■ Instructions to follow
Update the skill-building article from "What a Skill" to "can execute consistently." by changing "Trigger" to "Command", and write out that stretch in full.

■ Excerpt provided
________________________

The Skill Building Habit: Teaching Your AI to Remember

After months of daily AI-assisted development, I stopped asking for the same things over and over. I built commands instead.

A "skill" is a reusable workflow your AI agent can invoke. Think of it as a macro, but smarter — it knows your codebase patterns and can adapt.

Here's how to discover and build them.

The Problem: Repetition Without Memory

After months of AI use, I noticed patterns:

Repetition: I kept asking for the same things — "run tests," "open this file," "review this PR"
Context loss: Each time, I re-explained what "review" means in my codebase
Inconsistency: Sometimes the AI ran pytest, sometimes pytest --cov, sometimes with the wrong flags

Every session started from zero. The AI doesn't remember that we've done this exact thing 50 times before.

Skills solve all three. Define once, invoke consistently, context preserved.

What a Skill Looks Like

Simple examples:

Trigger: "/review"
Action: Full PR review covering correctness, security, performance, testing

Trigger: "/checkpoint"
Action: Save current session state to history file for later branching

Skills sit between "ask the AI to do something from scratch" and "write a bash script." They encode intent that the agent understands and can execute consistently.

________________________

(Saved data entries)
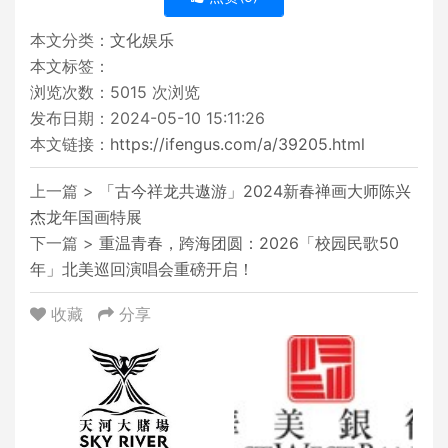
本文分类：
文化娱乐
本文标签：
浏览次数：
5015
次浏览
发布日期：2024-05-10 15:11:26
本文链接：
https://ifengus.com/a/39205.html
上一篇 >
「古今祥龙共遨游」2024新春禅画大师陈兴
杰龙年国画特展
下一篇 >
重温青春，跨海团圆：2026「校园民歌50
年」北美巡回演唱会重磅开启！
收藏
分享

________________________

■ Response area
What a Skill Looks Like

Simple examples:

Command: "/review"
Action: Full PR review covering correctness, security, performance, testing

Command: "/checkpoint"
Action: Save current session state to history file for later branching

Skills sit between "ask the AI to do something from scratch" and "write a bash script." They encode intent that the agent understands and can execute consistently.